Votre encadreur local est une curieuse bête. Il aime les défis. Si certains pensent que le gros de notre métier consiste à encadrer des diplômes universitaires et des toiles données par votre tante à Noël… je ne mentirai pas il y a un peu de ça aussi. Mais quand une œuvre unique se présente, et qu’elle demande à être traitée avec tout le respect qu’on lui doit, c’est un défi intéressant à relever. Nous avions en magasin une aquarelle offerte par la tante d’un des conjoints (c’est un thème, il faut croire). C’était aussi un test parce qu’ils venaient de perdre leur encadreur, ce qui est presque aussi dramatique que d’avoir à changer de coiffeur/euse.
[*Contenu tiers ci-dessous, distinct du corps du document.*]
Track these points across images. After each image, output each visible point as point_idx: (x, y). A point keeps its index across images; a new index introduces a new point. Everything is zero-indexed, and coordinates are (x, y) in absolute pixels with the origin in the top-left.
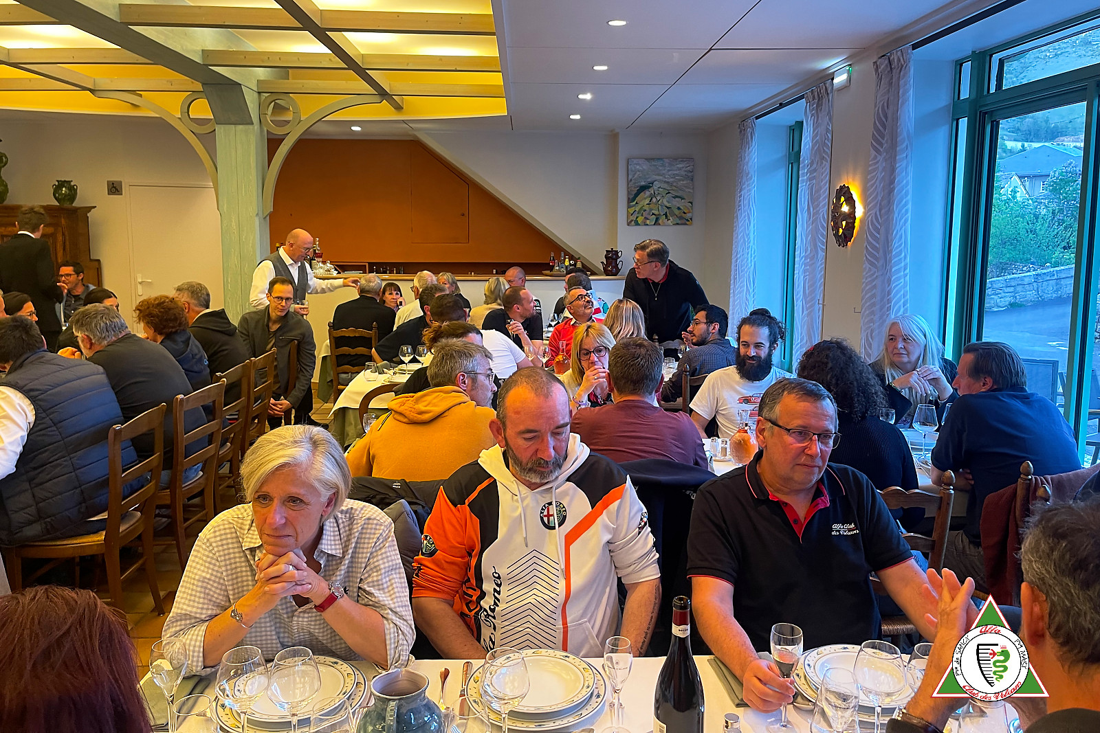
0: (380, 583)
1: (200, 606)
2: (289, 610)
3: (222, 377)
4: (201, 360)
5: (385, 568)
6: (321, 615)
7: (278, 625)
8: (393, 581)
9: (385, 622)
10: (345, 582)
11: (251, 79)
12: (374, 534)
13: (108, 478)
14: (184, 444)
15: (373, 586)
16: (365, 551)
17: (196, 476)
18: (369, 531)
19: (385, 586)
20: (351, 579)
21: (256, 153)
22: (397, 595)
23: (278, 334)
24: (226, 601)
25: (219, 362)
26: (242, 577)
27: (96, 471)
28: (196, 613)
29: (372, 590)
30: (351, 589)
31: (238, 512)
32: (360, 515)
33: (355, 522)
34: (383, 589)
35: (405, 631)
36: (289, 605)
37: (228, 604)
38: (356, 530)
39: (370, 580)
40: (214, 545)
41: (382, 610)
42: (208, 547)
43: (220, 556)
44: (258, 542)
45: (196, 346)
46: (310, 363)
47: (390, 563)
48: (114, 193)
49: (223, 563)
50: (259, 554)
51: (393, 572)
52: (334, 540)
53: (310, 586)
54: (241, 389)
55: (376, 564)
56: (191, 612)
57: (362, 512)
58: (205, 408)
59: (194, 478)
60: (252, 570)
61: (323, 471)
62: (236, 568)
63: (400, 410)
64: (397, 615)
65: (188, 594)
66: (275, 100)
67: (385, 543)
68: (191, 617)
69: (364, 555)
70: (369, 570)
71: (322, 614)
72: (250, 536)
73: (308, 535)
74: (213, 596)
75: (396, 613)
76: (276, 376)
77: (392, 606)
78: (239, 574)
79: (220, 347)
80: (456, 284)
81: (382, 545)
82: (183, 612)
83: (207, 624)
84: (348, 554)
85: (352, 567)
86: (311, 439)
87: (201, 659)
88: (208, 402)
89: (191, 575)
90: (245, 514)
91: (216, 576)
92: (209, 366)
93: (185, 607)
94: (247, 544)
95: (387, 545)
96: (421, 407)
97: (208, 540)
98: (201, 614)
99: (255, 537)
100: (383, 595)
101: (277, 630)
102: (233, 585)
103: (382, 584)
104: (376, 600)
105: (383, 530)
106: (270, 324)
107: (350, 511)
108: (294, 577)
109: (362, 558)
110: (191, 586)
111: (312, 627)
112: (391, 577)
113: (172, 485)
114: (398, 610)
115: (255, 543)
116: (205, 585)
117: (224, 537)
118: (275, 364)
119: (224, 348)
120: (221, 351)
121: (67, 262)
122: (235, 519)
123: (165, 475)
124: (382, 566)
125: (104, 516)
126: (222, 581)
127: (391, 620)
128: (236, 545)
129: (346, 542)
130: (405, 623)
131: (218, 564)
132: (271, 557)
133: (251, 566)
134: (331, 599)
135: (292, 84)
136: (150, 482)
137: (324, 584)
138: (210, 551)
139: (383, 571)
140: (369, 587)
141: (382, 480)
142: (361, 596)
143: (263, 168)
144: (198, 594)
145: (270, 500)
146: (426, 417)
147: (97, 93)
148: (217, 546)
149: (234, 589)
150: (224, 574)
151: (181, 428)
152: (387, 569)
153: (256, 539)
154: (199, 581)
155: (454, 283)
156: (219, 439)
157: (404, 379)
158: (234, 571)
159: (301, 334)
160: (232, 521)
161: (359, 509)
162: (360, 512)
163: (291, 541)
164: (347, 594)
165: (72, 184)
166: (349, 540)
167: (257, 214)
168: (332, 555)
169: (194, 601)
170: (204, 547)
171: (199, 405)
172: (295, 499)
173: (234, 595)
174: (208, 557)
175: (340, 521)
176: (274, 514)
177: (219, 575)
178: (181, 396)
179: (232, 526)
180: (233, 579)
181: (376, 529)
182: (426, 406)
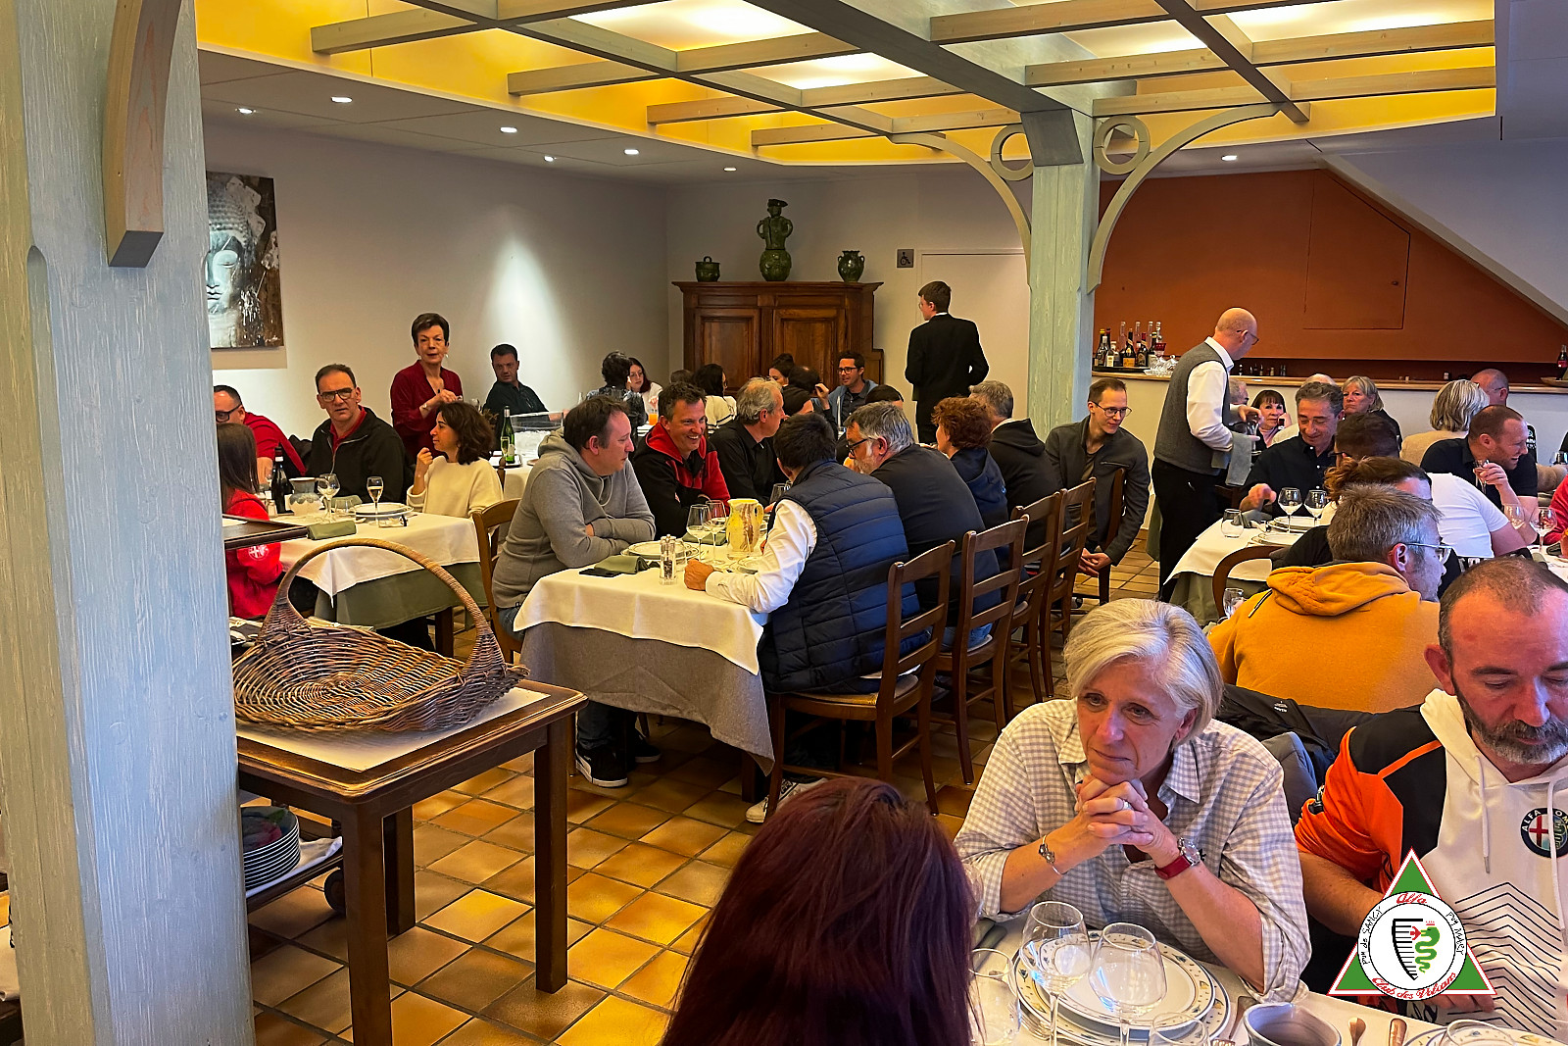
0: (1258, 857)
1: (1000, 828)
2: (1117, 862)
3: (1023, 512)
4: (997, 486)
5: (1266, 836)
6: (1162, 883)
7: (1099, 880)
8: (1278, 859)
9: (1263, 919)
10: (1200, 842)
11: (1083, 100)
12: (1252, 780)
13: (885, 630)
14: (974, 596)
15: (1246, 860)
16: (1236, 802)
17: (984, 641)
18: (1243, 773)
19: (1265, 863)
20: (1211, 840)
21: (1084, 202)
22: (1284, 882)
23: (1098, 458)
24: (1033, 830)
25: (1020, 490)
26: (1056, 801)
27: (874, 618)
28: (994, 836)
29: (1244, 865)
30: (1210, 854)
31: (1054, 710)
32: (1231, 747)
33: (1222, 755)
34: (1262, 867)
35: (1295, 943)
36: (1117, 855)
37: (1034, 834)
38: (1222, 768)
39: (1241, 848)
40: (1022, 748)
41: (1259, 899)
42: (1013, 750)
43: (1029, 766)
44: (1080, 758)
45: (994, 467)
46: (1140, 502)
47: (1275, 831)
48: (904, 266)
49: (1032, 777)
50: (1080, 775)
51: (1279, 846)
52: (1189, 777)
53: (1151, 837)
54: (1045, 532)
55: (1253, 826)
56: (988, 833)
57: (1234, 742)
58: (998, 551)
59: (980, 643)
60: (1070, 794)
61: (1184, 675)
62: (1048, 786)
63: (1289, 590)
64: (1283, 914)
65: (985, 808)
66: (1115, 125)
67: (1267, 797)
68: (987, 841)
69: (1234, 809)
70: (1241, 834)
71: (1167, 882)
72: (1069, 746)
73: (1153, 761)
74: (1016, 818)
75: (1281, 910)
76: (1093, 516)
77: (1276, 898)
78: (1052, 797)
79: (1021, 471)
80: (1377, 394)
81: (1262, 800)
82: (979, 830)
83: (1006, 854)
84: (1210, 802)
85: (1213, 822)
86: (1167, 623)
87: (997, 900)
88: (1006, 544)
89: (990, 782)
90: (1063, 713)
91: (1022, 793)
92: (1007, 494)
93: (981, 824)
94: (1065, 757)
95: (1271, 801)
96: (1324, 590)
97: (1014, 741)
98: (1000, 838)
99: (1075, 749)
100: (1261, 878)
101: (1098, 886)
102: (1043, 809)
103: (1261, 860)
104: (1250, 882)
105: (1267, 777)
106: (1089, 444)
107: (1214, 736)
108: (1131, 820)
109: (1230, 812)
110: (990, 799)
111: (1149, 896)
112: (1275, 852)
113: (956, 647)
114: (1285, 906)
115: (1076, 757)
116: (1007, 800)
117: (1034, 740)
118: (1092, 500)
119: (1027, 472)
120: (1021, 476)
121: (848, 352)
122: (1052, 719)
123: (948, 633)
124: (1262, 832)
125: (878, 676)
126: (1029, 801)
127: (1273, 919)
128: (1049, 755)
129: (1205, 782)
130: (1296, 930)
131: (1025, 776)
132: (1098, 784)
133: (1068, 787)
134: (1180, 865)
135: (1142, 100)
136: (931, 640)
137: (1171, 840)
138: (1017, 756)
139: (1263, 840)
140: (1240, 859)
141: (1257, 695)
142: (1224, 868)
143: (1092, 223)
144: (998, 811)
145: (1103, 703)
146: (1333, 607)
147: (894, 137)
148: (1025, 752)
149: (1043, 816)
150: (1033, 791)
151: (970, 575)
152: (1269, 839)
153: (1078, 752)
154: (1000, 793)
155: (1373, 393)
156: (1014, 595)
157: (1290, 540)
158: (1045, 790)
159: (1131, 460)
160: (1045, 721)
161: (1229, 738)
162: (1230, 742)
163: (1129, 766)
164: (1203, 860)
165: (859, 255)
166: (1211, 781)
167: (1079, 289)
168: (1184, 798)
169: (993, 820)
170: (1008, 748)
171: (991, 546)
172: (1139, 708)
173: (1043, 823)
174: (1013, 763)
175: (1199, 750)
176: (1108, 723)
177: (1026, 791)
178: (972, 533)
179: (1045, 727)
180: (1043, 801)
181: (1254, 773)
182: (1332, 591)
L’aquarelle représente une esquisse d’un costume de ballet, le rôle de l’oiseau bleu dans la Belle au Bois Dormant de Tchaïkovsky. Selon la signature, il est fort probablement l’oeuvre d’André Levasseur, qui à travaillé pour la maison Christian Dior dans les années 40 et 50, pour ensuite se consacrer à la réalisation de costumes et de décors de théâtre. Celui-ci doit avoir été réalisé dans les années 50 ou 60. D’ailleurs, secret professionnel oblige, nous ne pouvons pas vous révéler tout de sa provenance, mais il n’est pas impossible de penser que cet opéra fut réalisé lors des célébrations du mariage du Prince de Monaco.
Le papier était, étant donné son age, en bon état, et même les quelques taches d’humidité agissaient comme témoins de son passé. Ce genre de détail n’est pas à cacher dans ce cas-ci, mais bien à souligner. Un passe-partout classique aurait caché la trame du papier, en plus d’aller à l’encontre du sujet (un oiseau symbolique devrait quand même resté libre, dans un encadrement léger). Nous nous sommes donc rapidement entendu sur le fait que l’œuvre serait exposée dans un boîtier soulevé, afin de souligner cette légèreté, la pureté du trait du dessin.
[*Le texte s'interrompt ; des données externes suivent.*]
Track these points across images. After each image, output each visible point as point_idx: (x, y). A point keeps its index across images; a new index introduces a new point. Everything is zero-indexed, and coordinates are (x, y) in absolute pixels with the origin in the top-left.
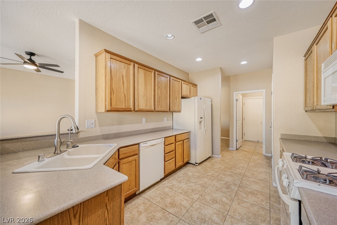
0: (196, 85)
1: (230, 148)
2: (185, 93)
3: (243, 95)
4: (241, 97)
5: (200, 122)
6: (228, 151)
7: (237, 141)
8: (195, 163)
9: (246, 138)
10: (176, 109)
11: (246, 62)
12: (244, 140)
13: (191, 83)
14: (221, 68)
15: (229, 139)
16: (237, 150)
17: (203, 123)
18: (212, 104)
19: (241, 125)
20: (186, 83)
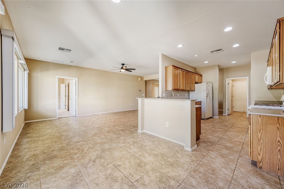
0: (202, 75)
1: (223, 114)
2: (197, 80)
3: (233, 80)
4: (231, 81)
5: (207, 96)
6: (222, 115)
7: (228, 110)
8: (204, 119)
9: (234, 110)
10: (193, 89)
11: (235, 62)
12: (233, 111)
13: (199, 75)
14: (218, 65)
15: (223, 111)
16: (228, 116)
17: (208, 97)
18: (212, 87)
19: (231, 100)
20: (197, 75)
Les clients se demandaient d’ailleurs s’ils devaient faire un rappel des couleurs du dessin dans la moulure. La personne qui m’a tout appris en encadrement (merci, Caroline) me rappelle souvent que l’encadrement doit d’abord et avant tout se soucier du sujet, pour ensuite se marier au décor dans lequel il sera exposé, après tout. Ceci ne veut pas nécessairement dire que les couleurs doivent être coordonnées, tout comme les souliers et la sacoche, surtout dans ce cas-ci. Les choix de moulures dans les bleus et les verts sont assez restreints, et souvent très épurés ; des lignes simples et des bois teints ou couverts d’une laque simple. De surcroît, elles sont rarement assez grosses pour supporter le poids d’une vitre de cette taille.
Finalement, pour ne pas qu’il se sauve, nous avons donné une cage à l’oiseau, avec une moulure Zeppelin argentée. Les détails de la moulure donnent un look un peu steampunk, un peu science-fiction, ce qui joue sur le concept d’une cage qui nous permet de bien voir l’oiseau, impression qui est rehaussée avec un verre anti-reflet.